Le fait de confirmer ou de nier l’existence de documents peut compromettre des enquêtes

Plainte : S’appuyant sur le paragraphe 10(2), le Service canadien du renseignement de sécurité (SCRS) a refusé de confirmer ou de nier qu’il possédait des documents concernant des personnes en particulier.
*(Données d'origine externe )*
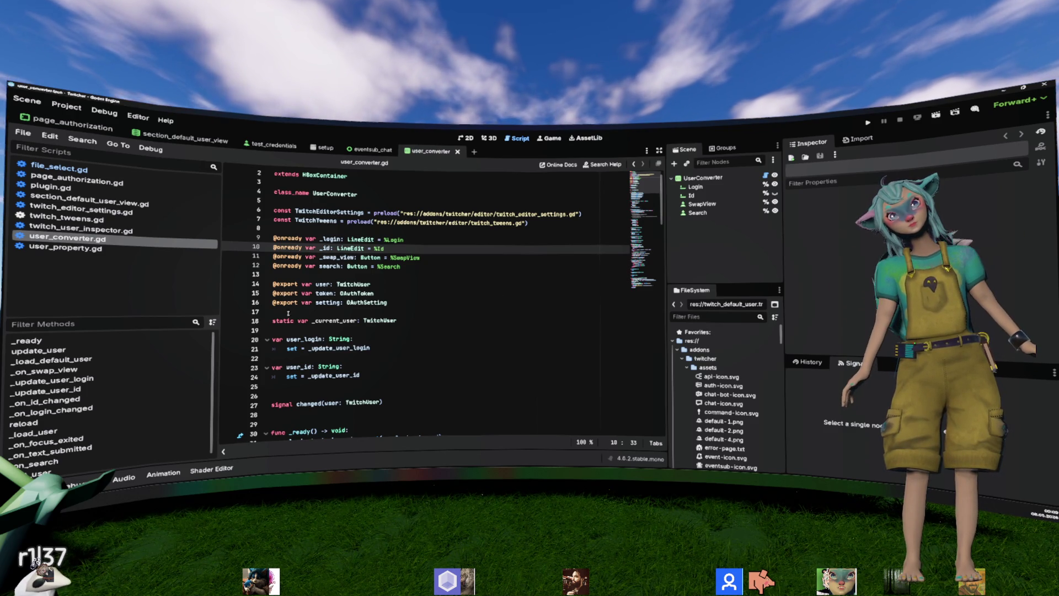
Step: Search user_converter.gd for 'token' and step through matches to the _token usage on line 148
scroll(288, 313, down, 9)
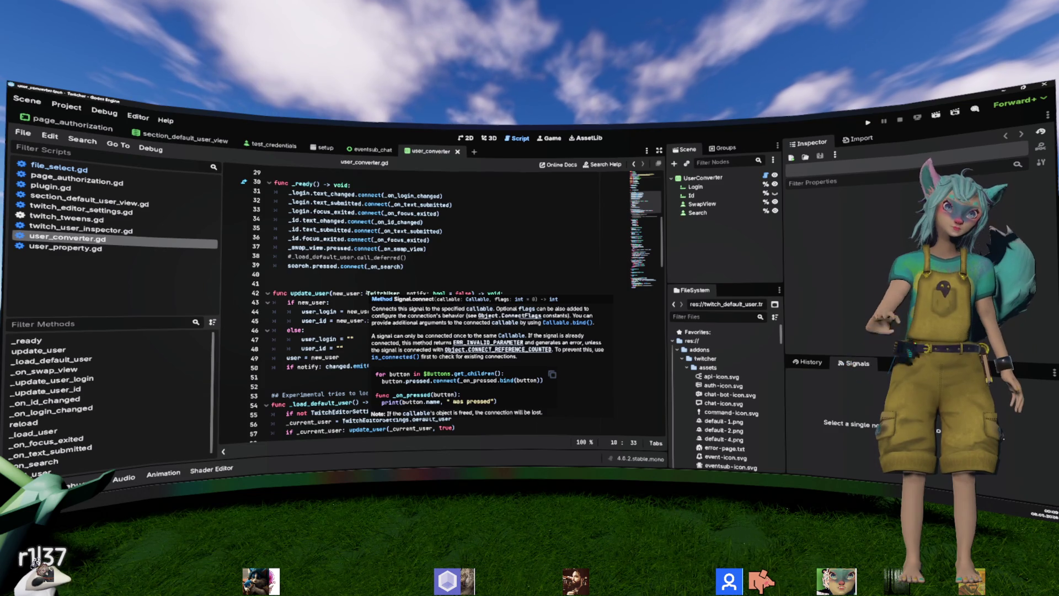
scroll(369, 291, up, 6)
Enquête : Le Commissariat à l’information du Canada s'est demandé si le fait que le SCRS confirme ou nie qu’il possède des documents concernant des personnes en particulier pourrait vraisemblablement risquer de porter préjudice à son travail d'enquête sur des menaces pour la sécurité nationale du Canada.

Résultat : Le Commissariat convient qu’il était raisonnable pour le SCRS d’invoquer le paragraphe 10(2) dans un tel contexte.

Prise de position de la commissaire à l’information

  • À moins que l’existence ou la non-existence des documents n’ait déjà été révélée ailleurs, notamment devant un tribunal, la confirmation par le SCRS du fait qu’il possède ou non des documents sur des personnes en particulier pourrait éventuellement porter préjudice à son travail d’enquête. Dans un tel contexte, il était raisonnable pour le SCRS d’invoquer le paragraphe 10(2).
  • La Cour fédérale a validé l’approche du SCRS dans la décision VB c. Canada (Procureur général), 2018 CF 394.